## Task directions
Gather the lines below that include the string "eolas", copying each in full.
Top of Provided records
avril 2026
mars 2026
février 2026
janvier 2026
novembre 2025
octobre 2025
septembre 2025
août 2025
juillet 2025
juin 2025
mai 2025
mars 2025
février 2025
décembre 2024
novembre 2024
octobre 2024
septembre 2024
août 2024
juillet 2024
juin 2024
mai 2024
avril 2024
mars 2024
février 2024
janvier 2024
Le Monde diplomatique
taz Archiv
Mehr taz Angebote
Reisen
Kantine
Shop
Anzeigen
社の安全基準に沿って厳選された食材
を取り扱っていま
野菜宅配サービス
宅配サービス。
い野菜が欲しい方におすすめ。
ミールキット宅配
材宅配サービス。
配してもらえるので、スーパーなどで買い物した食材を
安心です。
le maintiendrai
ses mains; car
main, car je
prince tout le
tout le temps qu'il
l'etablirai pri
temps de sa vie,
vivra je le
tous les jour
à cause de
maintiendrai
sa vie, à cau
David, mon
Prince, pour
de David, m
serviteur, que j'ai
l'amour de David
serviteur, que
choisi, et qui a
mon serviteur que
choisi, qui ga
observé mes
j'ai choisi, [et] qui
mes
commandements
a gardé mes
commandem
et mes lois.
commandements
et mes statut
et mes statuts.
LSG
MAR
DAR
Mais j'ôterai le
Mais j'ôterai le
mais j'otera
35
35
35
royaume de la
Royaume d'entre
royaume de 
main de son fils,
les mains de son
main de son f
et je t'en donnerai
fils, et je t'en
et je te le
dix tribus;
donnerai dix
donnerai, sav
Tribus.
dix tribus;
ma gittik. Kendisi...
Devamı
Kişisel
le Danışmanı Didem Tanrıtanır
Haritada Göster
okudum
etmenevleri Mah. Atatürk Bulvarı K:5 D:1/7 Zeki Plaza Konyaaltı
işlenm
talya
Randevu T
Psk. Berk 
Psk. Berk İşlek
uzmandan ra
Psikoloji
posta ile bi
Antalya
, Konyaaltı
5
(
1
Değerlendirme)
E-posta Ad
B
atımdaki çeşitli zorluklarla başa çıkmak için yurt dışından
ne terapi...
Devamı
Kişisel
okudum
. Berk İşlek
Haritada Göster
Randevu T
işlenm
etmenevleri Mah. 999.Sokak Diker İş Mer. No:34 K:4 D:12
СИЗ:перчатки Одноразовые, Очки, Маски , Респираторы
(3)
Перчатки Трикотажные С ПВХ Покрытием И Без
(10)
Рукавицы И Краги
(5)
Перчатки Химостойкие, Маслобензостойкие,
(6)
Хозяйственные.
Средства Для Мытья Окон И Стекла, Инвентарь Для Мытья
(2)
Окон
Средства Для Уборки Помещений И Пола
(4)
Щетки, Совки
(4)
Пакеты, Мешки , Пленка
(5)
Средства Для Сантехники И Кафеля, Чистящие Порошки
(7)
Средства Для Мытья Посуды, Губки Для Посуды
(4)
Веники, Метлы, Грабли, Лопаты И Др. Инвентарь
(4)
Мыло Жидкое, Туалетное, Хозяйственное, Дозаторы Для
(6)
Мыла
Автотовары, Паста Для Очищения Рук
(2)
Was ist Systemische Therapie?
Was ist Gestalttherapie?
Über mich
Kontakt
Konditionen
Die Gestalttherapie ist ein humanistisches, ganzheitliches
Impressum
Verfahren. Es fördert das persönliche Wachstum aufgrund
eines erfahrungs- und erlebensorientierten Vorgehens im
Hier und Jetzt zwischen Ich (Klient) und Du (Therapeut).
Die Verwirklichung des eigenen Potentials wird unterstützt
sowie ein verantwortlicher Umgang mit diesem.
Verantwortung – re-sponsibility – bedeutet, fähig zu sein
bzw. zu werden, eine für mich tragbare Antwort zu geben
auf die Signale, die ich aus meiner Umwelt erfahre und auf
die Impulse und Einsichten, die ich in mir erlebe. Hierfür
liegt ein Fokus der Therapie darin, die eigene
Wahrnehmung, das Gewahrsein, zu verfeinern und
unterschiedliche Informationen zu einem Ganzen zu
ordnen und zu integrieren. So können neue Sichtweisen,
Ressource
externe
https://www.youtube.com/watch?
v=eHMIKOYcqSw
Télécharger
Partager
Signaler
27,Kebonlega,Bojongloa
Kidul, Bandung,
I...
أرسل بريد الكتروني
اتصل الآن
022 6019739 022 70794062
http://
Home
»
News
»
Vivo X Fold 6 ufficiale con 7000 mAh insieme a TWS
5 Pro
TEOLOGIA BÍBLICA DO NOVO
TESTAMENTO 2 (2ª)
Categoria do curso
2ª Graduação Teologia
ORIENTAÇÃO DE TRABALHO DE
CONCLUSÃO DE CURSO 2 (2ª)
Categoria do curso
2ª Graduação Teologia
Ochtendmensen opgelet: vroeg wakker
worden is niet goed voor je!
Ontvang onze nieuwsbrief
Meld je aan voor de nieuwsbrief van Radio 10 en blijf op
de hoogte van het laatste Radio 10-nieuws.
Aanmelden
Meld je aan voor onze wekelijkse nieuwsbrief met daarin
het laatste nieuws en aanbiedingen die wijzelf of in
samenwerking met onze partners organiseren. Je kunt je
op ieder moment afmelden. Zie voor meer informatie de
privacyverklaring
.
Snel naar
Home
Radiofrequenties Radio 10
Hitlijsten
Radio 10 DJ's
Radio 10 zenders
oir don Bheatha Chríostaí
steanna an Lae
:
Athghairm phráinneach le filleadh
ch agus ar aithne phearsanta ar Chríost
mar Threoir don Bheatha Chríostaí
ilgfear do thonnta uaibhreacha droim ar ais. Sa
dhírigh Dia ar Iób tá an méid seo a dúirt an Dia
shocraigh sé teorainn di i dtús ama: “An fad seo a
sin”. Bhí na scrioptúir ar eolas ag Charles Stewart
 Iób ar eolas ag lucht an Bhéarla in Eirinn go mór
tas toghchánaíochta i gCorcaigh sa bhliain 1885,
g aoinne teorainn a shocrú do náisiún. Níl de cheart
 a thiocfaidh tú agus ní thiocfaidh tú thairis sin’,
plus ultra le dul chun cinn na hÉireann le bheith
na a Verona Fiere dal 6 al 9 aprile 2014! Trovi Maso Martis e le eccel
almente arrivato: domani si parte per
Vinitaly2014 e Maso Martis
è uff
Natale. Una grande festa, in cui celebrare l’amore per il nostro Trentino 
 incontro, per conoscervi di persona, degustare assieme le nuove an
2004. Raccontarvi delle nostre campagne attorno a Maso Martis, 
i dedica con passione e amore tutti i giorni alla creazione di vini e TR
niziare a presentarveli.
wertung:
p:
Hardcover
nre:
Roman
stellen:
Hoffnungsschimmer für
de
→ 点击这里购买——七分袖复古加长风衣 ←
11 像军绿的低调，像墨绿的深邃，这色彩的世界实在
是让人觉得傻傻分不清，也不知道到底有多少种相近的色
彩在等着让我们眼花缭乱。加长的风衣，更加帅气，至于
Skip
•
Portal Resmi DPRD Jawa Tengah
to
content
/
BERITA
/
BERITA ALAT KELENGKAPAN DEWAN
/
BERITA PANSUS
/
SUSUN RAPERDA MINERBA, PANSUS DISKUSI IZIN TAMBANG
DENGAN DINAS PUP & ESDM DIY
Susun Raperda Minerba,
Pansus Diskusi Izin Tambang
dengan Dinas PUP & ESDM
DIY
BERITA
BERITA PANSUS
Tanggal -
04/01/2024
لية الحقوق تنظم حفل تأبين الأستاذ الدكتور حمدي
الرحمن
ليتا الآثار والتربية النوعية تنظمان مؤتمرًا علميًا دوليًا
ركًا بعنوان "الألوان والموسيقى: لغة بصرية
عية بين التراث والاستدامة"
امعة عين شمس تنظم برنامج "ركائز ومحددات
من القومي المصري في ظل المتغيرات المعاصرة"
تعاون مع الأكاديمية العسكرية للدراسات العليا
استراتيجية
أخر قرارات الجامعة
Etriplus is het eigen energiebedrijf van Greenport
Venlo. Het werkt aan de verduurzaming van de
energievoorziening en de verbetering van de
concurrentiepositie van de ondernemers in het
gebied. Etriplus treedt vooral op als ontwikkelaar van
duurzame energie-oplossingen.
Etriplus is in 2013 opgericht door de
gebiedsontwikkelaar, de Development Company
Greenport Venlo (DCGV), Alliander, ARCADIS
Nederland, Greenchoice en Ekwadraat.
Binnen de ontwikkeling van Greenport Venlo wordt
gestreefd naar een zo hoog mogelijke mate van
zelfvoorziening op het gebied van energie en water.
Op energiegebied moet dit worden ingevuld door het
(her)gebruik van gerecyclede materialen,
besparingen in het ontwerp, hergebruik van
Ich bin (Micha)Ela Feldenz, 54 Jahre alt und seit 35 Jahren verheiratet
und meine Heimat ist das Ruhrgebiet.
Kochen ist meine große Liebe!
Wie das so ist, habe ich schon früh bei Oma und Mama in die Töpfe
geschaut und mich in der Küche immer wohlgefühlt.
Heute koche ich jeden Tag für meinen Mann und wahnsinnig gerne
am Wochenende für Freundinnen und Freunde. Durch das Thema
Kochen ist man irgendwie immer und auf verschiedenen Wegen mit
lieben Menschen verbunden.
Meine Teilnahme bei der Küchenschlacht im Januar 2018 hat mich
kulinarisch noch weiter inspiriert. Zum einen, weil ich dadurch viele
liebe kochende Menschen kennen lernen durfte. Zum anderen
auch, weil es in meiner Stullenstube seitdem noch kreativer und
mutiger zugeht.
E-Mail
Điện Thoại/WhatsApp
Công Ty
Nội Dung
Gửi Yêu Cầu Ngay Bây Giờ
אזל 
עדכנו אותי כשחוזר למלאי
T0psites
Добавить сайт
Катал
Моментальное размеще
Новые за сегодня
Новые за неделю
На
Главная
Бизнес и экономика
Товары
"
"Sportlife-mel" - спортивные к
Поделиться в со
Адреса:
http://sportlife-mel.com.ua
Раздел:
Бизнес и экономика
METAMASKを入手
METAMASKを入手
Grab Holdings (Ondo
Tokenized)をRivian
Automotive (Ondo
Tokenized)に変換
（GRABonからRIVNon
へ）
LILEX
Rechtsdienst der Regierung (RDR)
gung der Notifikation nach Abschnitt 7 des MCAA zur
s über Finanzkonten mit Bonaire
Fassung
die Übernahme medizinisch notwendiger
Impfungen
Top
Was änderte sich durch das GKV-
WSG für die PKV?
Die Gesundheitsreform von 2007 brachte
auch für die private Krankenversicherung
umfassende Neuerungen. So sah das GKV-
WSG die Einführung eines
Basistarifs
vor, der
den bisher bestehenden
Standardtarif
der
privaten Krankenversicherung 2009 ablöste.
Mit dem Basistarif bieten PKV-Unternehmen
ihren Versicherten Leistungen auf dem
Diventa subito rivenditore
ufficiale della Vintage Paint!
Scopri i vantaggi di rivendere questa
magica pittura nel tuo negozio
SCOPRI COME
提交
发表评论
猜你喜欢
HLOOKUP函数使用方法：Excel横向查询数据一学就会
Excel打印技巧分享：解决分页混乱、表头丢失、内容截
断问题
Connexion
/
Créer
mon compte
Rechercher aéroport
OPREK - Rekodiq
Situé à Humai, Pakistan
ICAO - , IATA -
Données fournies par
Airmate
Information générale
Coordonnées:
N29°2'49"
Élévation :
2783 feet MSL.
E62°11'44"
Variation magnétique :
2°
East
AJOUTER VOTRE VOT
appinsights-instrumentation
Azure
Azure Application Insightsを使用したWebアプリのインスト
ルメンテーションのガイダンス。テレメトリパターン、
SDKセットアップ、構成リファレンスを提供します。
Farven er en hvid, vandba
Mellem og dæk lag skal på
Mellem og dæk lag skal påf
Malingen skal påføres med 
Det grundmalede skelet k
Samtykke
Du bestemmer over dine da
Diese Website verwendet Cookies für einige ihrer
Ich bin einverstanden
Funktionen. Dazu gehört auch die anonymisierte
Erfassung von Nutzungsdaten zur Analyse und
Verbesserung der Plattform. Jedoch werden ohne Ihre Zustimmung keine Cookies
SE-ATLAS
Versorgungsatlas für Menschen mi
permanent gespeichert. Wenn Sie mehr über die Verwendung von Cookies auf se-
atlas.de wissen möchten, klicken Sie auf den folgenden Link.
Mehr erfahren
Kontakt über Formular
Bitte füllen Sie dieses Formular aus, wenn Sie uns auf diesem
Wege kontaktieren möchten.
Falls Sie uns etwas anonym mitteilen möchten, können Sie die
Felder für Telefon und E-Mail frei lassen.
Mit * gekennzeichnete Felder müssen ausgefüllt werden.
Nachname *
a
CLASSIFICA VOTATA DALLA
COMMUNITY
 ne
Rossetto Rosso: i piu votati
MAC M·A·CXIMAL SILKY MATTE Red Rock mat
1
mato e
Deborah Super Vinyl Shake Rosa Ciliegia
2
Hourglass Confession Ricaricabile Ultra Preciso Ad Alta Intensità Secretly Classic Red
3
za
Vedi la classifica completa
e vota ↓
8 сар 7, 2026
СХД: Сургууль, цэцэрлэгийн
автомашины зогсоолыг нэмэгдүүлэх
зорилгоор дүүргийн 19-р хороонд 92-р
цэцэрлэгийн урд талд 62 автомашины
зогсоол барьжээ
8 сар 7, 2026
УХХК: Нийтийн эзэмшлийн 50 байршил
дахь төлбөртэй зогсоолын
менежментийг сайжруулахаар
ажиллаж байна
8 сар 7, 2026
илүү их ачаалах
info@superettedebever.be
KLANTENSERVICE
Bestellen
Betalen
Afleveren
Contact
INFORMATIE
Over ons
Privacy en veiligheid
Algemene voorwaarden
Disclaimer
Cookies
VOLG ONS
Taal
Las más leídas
Bottom of Provided records
## Exercise output
sin”. Bhí na scrioptúir ar eolas ag Charles Stewart
 Iób ar eolas ag lucht an Bhéarla in Eirinn go mór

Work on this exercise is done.